Ethiopia and Eritrea agreed to resume flights, open embassies and develop ports together on Monday, the most concrete signs of a rapprochement that has swept away two decades of hostility in a matter of weeks.
The announcements came a day after Ethiopia's new reformist Prime Minister, Abiy Ahmed, flew to neighbouring Eritrea, and embraced its veteran President Isaias Afwerki on the runway. Both said they would focus on love and peace.
Abiy came to office in April and announced a series of reforms that have turned politics on its head in his Horn of Africa nation, ending a state of emergency, releasing prisoners and announcing plans to partially open up the economy to foreign investors.
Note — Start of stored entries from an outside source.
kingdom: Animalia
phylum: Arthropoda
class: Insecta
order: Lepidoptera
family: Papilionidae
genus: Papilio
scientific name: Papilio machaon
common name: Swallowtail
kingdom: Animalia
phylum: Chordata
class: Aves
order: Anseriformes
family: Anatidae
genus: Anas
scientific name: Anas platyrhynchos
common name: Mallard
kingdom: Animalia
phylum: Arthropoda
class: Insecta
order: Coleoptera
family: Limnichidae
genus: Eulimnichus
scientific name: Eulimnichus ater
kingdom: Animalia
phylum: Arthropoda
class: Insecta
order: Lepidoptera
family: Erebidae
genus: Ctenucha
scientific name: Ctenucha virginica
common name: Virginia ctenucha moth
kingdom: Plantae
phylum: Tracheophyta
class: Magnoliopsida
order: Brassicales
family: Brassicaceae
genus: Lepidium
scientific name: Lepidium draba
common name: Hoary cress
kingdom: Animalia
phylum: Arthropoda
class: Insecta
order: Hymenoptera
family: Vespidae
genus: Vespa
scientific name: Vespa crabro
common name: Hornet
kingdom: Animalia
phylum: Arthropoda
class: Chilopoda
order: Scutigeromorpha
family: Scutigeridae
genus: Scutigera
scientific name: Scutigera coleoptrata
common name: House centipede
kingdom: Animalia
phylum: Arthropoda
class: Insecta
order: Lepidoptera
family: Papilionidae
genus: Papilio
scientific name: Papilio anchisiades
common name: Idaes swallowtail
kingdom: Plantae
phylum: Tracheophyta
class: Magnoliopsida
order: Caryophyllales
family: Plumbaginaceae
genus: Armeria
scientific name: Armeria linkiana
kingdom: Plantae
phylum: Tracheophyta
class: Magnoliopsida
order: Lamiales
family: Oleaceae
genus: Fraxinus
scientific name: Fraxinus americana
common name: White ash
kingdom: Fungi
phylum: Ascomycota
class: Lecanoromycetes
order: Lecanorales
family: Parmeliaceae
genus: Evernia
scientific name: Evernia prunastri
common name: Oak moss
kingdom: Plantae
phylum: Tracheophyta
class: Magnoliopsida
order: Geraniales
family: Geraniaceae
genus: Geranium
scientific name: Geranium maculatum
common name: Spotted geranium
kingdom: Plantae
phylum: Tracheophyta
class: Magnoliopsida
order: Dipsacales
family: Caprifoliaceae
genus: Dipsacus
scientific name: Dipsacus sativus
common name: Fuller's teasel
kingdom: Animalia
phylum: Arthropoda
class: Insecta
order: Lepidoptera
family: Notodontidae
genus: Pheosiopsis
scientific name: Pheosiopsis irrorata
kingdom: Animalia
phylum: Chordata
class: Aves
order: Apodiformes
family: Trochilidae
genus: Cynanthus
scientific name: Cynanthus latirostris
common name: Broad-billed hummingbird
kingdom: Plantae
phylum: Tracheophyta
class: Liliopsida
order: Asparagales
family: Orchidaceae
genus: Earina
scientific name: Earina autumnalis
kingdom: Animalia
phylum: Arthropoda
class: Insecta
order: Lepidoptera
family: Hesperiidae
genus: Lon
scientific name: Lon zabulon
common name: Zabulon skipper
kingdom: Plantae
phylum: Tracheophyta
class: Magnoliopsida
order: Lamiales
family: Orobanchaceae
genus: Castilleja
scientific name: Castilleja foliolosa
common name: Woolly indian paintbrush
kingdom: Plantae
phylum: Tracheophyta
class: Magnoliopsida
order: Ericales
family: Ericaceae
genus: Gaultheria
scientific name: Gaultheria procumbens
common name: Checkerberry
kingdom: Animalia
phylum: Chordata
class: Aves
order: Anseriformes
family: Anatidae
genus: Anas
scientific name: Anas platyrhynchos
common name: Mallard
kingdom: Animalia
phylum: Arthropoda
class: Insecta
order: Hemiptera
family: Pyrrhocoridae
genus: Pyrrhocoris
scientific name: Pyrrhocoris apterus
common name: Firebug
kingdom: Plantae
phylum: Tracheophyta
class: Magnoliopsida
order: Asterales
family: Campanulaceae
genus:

He also opened peace talks with Eritrea, 20 years after the neighbours started a border war that killed an estimated 80,000 people. Full-blown fighting ended in 2000, but their troops have faced off across their disputed border ever since.
Isaias and Abiy signed a "joint declaration of peace and friendship" on Monday, Eritrea's information minister said. He posted an image on Twitter of the two men sitting at a table in front of their flags.
Ethiopia's state broadcaster said they had "agreed to participate in the development of ports" - potentially a huge economic boost for both countries, particularly landlocked Ethiopia which is one of Africa's fastest growing economies.
Ethiopia's foreign ministry said the governments would sign agreements later in the day "on the opening of embassies in Addis Ababa and Asmara that will mark the restoration of diplomatic ties, inauguration of flights between the two capitals, phone connections, and the use of ports."
Ethiopia's dollar-denominated bonds rose to their highest in 10-weeks on Monday.